» Structured page parsing data:
- - - -

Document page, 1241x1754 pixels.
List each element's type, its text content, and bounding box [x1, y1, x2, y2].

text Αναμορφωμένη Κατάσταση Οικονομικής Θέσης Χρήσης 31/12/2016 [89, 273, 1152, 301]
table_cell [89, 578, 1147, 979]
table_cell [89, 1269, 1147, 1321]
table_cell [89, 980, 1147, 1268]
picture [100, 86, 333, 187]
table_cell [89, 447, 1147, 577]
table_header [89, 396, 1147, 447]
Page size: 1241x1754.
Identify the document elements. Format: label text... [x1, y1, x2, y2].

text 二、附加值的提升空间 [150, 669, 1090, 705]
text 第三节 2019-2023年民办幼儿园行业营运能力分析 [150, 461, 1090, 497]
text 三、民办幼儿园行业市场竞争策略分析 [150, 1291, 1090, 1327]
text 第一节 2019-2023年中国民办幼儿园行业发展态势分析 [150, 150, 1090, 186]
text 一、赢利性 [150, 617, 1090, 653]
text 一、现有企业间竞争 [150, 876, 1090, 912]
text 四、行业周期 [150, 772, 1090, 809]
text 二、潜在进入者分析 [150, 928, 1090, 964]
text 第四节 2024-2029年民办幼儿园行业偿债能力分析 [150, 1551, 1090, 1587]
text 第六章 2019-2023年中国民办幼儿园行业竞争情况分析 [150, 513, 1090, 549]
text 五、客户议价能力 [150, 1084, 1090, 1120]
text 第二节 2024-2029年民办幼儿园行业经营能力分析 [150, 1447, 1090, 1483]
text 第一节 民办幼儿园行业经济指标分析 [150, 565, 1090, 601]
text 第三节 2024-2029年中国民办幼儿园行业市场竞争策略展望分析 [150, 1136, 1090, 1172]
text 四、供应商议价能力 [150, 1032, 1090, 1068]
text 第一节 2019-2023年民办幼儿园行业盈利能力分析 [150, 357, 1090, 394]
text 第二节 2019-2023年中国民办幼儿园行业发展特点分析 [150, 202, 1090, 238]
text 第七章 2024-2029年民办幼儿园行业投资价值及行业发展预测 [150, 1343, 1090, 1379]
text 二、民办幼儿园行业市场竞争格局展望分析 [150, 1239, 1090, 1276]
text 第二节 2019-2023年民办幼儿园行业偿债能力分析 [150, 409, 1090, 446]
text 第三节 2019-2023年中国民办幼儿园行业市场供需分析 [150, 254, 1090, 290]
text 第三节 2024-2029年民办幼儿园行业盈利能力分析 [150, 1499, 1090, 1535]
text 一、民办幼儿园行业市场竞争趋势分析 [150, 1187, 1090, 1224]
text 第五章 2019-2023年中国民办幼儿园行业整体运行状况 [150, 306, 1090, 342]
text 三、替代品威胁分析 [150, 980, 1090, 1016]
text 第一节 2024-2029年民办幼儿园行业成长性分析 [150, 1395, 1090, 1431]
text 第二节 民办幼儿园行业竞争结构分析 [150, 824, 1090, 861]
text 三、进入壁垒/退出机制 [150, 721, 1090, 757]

- - - -

» Task statement: The lines of the data, from the first through the one containing "Page size: 1241x1754.", are to be transcribed exactly.

» Answer to this exercise:
Document page, 1241x1754 pixels.
List each element's type, its text content, and bounding box [x1, y1, x2, y2].

text Αναμορφωμένη Κατάσταση Οικονομικής Θέσης Χρήσης 31/12/2016 [89, 273, 1152, 301]
table_cell [89, 578, 1147, 979]
table_cell [89, 1269, 1147, 1321]
table_cell [89, 980, 1147, 1268]
picture [100, 86, 333, 187]
table_cell [89, 447, 1147, 577]
table_header [89, 396, 1147, 447]
Page size: 1241x1754.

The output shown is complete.